La reforma, presentada por el diputado Hugo Ernesto Rangel Vargas, establece un marco de prevención y atención temprana frente a la violencia letal entre jóvenes con vínculos de confianza, como relaciones de amistad, noviazgo, convivencia escolar o cercanía cotidiana. El dictamen señala que estos hechos se desarrollan en contextos que dificultan su detección y anticipación, por lo que se requiere una intervención institucional específica.
El Pleno aprobó los artículos 41 al 46, que obligan al Instituto de la Juventud Michoacana a promover programas de educación emocional, resolución pacífica de conflictos, identificación de factores de riesgo psicosocial y mecanismos de orientación y canalización institucional. El Artículo 43 establece que el instituto deberá elaborar lineamientos de actuación con apoyo de personal jurídico, psicológico y de trabajo social para la detección y atención de situaciones de riesgo entre jóvenes.
Las instituciones educativas y dependencias públicas deberán designar, conforme a su normativa interna, una persona responsable de enlace para orientar y canalizar casos, sin crear nuevas unidades administrativas ni generar costos adicionales. La reforma también contempla la integración y análisis de información estadística proveniente de fuentes oficiales para el diseño de políticas públicas preventivas, sin concentrar datos personales.

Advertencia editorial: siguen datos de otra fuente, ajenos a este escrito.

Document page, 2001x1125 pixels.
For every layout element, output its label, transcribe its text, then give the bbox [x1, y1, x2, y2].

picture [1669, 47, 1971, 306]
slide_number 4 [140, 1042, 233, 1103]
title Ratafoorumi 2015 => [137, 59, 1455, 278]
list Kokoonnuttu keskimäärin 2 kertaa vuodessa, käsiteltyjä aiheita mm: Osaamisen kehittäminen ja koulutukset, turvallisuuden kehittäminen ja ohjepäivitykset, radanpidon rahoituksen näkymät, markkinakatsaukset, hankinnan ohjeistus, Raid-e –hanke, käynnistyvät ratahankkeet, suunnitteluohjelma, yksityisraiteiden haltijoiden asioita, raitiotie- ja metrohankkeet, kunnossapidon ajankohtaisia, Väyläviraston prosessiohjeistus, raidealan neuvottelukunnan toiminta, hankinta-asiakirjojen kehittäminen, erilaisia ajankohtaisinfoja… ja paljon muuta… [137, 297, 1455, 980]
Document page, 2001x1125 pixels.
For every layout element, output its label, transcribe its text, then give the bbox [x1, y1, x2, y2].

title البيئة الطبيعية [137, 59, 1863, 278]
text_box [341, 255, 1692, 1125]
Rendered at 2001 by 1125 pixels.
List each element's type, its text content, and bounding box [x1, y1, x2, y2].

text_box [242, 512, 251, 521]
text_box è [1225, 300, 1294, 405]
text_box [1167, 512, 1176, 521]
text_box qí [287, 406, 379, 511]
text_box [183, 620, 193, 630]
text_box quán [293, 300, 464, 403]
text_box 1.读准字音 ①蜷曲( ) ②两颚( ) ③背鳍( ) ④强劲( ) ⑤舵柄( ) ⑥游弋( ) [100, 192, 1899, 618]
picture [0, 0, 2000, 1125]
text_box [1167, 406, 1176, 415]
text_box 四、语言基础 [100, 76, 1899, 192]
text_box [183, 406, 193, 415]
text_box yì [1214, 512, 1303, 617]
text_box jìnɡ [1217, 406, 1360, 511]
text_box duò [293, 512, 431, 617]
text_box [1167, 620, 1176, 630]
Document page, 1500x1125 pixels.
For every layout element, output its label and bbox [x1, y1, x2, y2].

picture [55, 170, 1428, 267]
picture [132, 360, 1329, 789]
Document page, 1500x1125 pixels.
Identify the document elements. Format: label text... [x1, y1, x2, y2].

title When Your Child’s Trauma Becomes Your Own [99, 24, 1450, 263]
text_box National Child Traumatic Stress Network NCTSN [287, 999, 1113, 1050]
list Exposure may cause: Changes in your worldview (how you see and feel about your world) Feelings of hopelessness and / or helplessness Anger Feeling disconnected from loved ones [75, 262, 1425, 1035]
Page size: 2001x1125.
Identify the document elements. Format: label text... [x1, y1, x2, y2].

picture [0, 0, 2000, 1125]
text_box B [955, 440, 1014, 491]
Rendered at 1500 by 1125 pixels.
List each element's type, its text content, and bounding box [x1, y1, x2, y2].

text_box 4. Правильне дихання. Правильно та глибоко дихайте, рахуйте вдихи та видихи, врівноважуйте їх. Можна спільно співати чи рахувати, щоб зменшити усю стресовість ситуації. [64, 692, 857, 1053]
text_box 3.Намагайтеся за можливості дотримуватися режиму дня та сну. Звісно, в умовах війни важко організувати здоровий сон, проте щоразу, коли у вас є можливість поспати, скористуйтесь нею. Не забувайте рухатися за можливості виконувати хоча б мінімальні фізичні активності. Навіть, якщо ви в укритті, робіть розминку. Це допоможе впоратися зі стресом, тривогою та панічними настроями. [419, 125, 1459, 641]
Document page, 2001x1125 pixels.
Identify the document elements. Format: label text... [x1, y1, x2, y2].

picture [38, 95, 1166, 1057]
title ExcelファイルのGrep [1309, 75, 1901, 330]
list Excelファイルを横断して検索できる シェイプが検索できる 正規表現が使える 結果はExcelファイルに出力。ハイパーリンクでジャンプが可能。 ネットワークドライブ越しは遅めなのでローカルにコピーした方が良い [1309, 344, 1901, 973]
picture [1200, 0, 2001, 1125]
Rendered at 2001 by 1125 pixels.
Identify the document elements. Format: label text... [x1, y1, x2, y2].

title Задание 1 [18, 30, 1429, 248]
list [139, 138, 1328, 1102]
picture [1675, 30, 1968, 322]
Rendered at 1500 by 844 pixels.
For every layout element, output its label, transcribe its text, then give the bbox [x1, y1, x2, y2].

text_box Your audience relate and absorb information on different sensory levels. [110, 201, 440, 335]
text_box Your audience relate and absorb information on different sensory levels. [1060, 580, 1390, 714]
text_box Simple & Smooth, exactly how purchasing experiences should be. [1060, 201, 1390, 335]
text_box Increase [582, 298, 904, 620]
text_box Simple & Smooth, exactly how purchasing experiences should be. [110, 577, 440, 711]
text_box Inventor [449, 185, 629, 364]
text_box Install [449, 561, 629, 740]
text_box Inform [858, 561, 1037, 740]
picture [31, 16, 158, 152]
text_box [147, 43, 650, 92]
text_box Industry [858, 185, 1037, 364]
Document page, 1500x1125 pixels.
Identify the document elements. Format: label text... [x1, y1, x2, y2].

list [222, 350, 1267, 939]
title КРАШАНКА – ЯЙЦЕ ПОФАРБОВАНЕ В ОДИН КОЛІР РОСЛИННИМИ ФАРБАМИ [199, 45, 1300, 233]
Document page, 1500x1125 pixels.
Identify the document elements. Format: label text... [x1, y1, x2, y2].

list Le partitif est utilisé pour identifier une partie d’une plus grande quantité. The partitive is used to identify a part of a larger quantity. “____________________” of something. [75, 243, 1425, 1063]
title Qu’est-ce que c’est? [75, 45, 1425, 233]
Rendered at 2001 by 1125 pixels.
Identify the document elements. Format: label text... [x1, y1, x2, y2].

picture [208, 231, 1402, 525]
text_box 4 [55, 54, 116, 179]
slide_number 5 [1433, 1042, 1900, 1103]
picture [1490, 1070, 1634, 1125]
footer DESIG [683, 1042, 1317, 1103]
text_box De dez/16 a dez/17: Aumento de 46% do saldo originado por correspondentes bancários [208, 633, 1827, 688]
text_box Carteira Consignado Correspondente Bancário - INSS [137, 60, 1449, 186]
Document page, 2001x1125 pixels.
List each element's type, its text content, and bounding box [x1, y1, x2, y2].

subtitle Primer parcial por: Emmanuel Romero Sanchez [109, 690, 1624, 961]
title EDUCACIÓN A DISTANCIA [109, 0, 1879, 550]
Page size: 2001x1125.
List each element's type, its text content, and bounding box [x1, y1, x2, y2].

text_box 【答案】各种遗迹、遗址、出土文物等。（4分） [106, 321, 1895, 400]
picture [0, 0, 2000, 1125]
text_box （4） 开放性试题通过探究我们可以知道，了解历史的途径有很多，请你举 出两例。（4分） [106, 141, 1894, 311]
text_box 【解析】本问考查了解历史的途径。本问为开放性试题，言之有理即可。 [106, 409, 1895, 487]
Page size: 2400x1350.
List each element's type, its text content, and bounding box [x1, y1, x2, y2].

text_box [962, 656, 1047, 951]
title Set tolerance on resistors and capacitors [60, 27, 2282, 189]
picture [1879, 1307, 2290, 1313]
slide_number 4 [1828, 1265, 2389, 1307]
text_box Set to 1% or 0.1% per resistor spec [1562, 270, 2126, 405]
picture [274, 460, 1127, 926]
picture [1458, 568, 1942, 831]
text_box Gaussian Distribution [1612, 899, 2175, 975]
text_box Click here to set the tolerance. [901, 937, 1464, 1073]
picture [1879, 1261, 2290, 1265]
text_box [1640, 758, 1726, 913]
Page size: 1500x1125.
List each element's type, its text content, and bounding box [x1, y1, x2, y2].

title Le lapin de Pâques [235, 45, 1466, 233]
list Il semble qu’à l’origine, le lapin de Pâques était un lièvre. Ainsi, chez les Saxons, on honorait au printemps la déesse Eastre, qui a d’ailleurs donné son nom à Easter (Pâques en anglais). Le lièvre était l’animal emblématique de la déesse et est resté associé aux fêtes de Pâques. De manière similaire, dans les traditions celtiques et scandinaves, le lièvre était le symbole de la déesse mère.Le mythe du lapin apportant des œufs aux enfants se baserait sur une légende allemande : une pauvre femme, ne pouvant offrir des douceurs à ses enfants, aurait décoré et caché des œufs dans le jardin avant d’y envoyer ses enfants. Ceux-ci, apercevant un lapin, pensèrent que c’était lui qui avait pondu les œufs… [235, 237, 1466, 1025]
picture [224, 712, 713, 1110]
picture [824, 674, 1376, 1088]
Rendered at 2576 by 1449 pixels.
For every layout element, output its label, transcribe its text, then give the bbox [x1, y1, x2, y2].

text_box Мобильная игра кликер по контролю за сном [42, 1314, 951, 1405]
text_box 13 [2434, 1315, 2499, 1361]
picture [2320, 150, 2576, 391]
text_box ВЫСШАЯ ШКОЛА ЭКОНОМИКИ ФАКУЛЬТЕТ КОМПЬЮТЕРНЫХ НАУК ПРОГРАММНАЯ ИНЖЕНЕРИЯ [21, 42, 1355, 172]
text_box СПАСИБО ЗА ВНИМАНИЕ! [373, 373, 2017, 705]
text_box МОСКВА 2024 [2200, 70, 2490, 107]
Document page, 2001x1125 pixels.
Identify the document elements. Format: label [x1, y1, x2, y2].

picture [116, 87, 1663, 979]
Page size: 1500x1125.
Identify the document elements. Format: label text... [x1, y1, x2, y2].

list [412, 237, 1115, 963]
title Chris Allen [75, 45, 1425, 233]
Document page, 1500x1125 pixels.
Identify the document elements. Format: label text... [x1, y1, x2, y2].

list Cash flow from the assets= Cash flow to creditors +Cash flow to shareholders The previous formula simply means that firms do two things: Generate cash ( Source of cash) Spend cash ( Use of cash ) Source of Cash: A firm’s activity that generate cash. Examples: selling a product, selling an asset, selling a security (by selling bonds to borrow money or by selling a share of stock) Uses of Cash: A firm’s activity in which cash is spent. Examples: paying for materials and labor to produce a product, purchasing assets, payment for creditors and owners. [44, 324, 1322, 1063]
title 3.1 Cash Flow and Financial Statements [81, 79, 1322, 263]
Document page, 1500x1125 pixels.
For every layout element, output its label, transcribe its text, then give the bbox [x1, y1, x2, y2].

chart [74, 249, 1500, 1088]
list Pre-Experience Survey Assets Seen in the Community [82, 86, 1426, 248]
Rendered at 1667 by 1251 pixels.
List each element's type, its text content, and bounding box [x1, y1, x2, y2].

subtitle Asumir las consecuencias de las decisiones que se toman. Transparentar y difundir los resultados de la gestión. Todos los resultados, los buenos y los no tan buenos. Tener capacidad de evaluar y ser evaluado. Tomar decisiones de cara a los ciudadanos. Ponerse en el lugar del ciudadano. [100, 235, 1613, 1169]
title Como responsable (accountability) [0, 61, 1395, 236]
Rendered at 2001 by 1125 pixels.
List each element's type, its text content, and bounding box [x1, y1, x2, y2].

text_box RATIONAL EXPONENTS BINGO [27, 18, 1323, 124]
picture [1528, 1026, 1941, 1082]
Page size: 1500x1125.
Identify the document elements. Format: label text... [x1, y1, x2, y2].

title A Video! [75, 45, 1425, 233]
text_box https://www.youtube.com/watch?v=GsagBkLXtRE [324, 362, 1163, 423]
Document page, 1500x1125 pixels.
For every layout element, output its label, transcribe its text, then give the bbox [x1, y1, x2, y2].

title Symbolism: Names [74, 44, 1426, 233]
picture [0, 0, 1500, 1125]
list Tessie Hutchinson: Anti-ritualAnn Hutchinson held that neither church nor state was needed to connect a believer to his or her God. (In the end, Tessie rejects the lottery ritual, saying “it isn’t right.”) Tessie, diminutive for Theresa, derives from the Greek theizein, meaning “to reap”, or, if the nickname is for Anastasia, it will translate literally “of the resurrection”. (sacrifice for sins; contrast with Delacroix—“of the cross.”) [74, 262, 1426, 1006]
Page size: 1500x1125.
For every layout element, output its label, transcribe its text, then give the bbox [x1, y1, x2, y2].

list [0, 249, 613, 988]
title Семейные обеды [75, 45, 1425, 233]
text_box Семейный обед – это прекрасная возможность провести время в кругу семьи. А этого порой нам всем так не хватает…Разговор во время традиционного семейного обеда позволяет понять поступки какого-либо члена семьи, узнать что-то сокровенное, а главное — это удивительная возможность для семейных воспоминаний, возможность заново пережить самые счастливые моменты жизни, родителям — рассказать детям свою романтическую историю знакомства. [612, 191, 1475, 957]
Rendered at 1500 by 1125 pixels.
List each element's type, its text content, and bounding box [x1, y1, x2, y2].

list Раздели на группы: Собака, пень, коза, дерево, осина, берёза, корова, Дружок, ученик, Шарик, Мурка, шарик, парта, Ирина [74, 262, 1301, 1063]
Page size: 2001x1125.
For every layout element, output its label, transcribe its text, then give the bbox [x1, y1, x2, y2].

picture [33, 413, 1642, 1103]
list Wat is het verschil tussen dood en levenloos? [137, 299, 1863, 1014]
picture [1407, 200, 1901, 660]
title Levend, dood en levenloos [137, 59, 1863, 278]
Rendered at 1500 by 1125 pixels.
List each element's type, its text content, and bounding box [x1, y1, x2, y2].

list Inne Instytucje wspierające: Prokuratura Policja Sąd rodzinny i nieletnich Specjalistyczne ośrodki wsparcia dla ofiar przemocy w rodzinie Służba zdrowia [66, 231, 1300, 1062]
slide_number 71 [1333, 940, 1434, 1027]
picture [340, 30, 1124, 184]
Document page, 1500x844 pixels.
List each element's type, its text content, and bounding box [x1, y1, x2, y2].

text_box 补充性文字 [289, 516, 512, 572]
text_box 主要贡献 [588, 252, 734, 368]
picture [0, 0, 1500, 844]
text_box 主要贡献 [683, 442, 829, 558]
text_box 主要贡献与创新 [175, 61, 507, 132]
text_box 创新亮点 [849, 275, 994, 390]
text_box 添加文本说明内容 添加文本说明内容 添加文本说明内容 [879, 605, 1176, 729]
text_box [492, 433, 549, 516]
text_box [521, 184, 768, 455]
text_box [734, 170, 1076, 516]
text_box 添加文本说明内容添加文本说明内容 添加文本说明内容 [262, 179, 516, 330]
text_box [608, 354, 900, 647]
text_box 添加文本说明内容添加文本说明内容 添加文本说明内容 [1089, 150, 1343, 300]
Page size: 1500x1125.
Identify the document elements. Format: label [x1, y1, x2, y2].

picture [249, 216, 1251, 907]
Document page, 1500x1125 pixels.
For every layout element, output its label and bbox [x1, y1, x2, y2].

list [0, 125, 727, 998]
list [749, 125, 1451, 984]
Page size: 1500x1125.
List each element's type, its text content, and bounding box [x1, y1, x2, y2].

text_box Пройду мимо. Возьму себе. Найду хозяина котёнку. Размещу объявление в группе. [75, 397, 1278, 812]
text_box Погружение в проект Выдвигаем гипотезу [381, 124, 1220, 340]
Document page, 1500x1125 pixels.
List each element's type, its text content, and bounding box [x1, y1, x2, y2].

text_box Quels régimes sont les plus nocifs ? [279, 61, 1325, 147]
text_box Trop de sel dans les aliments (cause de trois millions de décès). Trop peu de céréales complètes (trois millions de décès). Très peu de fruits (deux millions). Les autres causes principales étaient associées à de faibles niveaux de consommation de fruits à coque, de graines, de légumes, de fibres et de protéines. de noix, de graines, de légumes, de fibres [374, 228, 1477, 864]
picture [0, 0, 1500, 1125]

A través de un artículo transitorio, las y los legisladores fijaron un plazo de 30 días hábiles para que el Ejecutivo estatal establezca el Día Estatal por la Prevención de la Violencia entre Jóvenes, que se conmemorará anualmente mediante actividades de concientización y memoria.
La aprobación de la Ley Oliver marca el primer reconocimiento legislativo en Michoacán a la violencia letal entre jóvenes con vínculos de confianza, un fenómeno que ha generado preocupación social y que, en este caso, motivó la movilización de la familia de Oliver Valle para impulsar cambios normativos.